**How to complete this task**
Please reproduce every one of the rows below word for word, without changing or leaving out anything.

==================================================

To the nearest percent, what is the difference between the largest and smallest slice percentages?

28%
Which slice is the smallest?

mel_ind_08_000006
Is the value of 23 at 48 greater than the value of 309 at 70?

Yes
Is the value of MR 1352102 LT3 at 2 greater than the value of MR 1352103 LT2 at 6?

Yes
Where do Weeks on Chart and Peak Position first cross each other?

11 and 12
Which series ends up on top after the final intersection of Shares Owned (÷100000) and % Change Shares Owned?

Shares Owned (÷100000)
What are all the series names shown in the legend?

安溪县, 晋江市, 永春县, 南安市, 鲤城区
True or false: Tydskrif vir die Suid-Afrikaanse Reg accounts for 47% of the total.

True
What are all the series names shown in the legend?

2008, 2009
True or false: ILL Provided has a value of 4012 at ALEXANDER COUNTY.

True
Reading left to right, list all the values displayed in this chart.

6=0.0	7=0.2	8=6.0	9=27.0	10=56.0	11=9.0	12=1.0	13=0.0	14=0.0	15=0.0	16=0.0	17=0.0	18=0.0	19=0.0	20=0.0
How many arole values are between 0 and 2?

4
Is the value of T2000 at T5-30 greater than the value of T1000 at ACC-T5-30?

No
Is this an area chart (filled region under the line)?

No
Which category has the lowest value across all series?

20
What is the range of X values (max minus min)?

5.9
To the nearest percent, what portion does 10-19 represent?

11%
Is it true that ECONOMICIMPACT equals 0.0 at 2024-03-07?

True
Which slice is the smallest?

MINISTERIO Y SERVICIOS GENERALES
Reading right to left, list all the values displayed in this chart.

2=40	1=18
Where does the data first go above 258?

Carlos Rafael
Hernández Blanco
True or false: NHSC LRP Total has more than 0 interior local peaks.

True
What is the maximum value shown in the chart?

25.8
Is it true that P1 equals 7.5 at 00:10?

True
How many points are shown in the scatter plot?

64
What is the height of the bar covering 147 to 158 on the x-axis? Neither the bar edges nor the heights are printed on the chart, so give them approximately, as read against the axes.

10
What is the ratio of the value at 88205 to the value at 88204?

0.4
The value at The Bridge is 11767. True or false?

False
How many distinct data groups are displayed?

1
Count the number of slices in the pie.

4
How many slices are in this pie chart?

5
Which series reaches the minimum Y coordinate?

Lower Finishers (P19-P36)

==================================================

**Exercise answer**
To the nearest percent, what is the difference between the largest and smallest slice percentages?

28%
Which slice is the smallest?

mel_ind_08_000006
Is the value of 23 at 48 greater than the value of 309 at 70?

Yes
Is the value of MR 1352102 LT3 at 2 greater than the value of MR 1352103 LT2 at 6?

Yes
Where do Weeks on Chart and Peak Position first cross each other?

11 and 12
Which series ends up on top after the final intersection of Shares Owned (÷100000) and % Change Shares Owned?

Shares Owned (÷100000)
What are all the series names shown in the legend?

安溪县, 晋江市, 永春县, 南安市, 鲤城区
True or false: Tydskrif vir die Suid-Afrikaanse Reg accounts for 47% of the total.

True
What are all the series names shown in the legend?

2008, 2009
True or false: ILL Provided has a value of 4012 at ALEXANDER COUNTY.

True
Reading left to right, list all the values displayed in this chart.

6=0.0	7=0.2	8=6.0	9=27.0	10=56.0	11=9.0	12=1.0	13=0.0	14=0.0	15=0.0	16=0.0	17=0.0	18=0.0	19=0.0	20=0.0
How many arole values are between 0 and 2?

4
Is the value of T2000 at T5-30 greater than the value of T1000 at ACC-T5-30?

No
Is this an area chart (filled region under the line)?

No
Which category has the lowest value across all series?

20
What is the range of X values (max minus min)?

5.9
To the nearest percent, what portion does 10-19 represent?

11%
Is it true that ECONOMICIMPACT equals 0.0 at 2024-03-07?

True
Which slice is the smallest?

MINISTERIO Y SERVICIOS GENERALES
Reading right to left, list all the values displayed in this chart.

2=40	1=18
Where does the data first go above 258?

Carlos Rafael
Hernández Blanco
True or false: NHSC LRP Total has more than 0 interior local peaks.

True
What is the maximum value shown in the chart?

25.8
Is it true that P1 equals 7.5 at 00:10?

True
How many points are shown in the scatter plot?

64
What is the height of the bar covering 147 to 158 on the x-axis? Neither the bar edges nor the heights are printed on the chart, so give them approximately, as read against the axes.

10
What is the ratio of the value at 88205 to the value at 88204?

0.4
The value at The Bridge is 11767. True or false?

False
How many distinct data groups are displayed?

1
Count the number of slices in the pie.

4
How many slices are in this pie chart?

5
Which series reaches the minimum Y coordinate?

Lower Finishers (P19-P36)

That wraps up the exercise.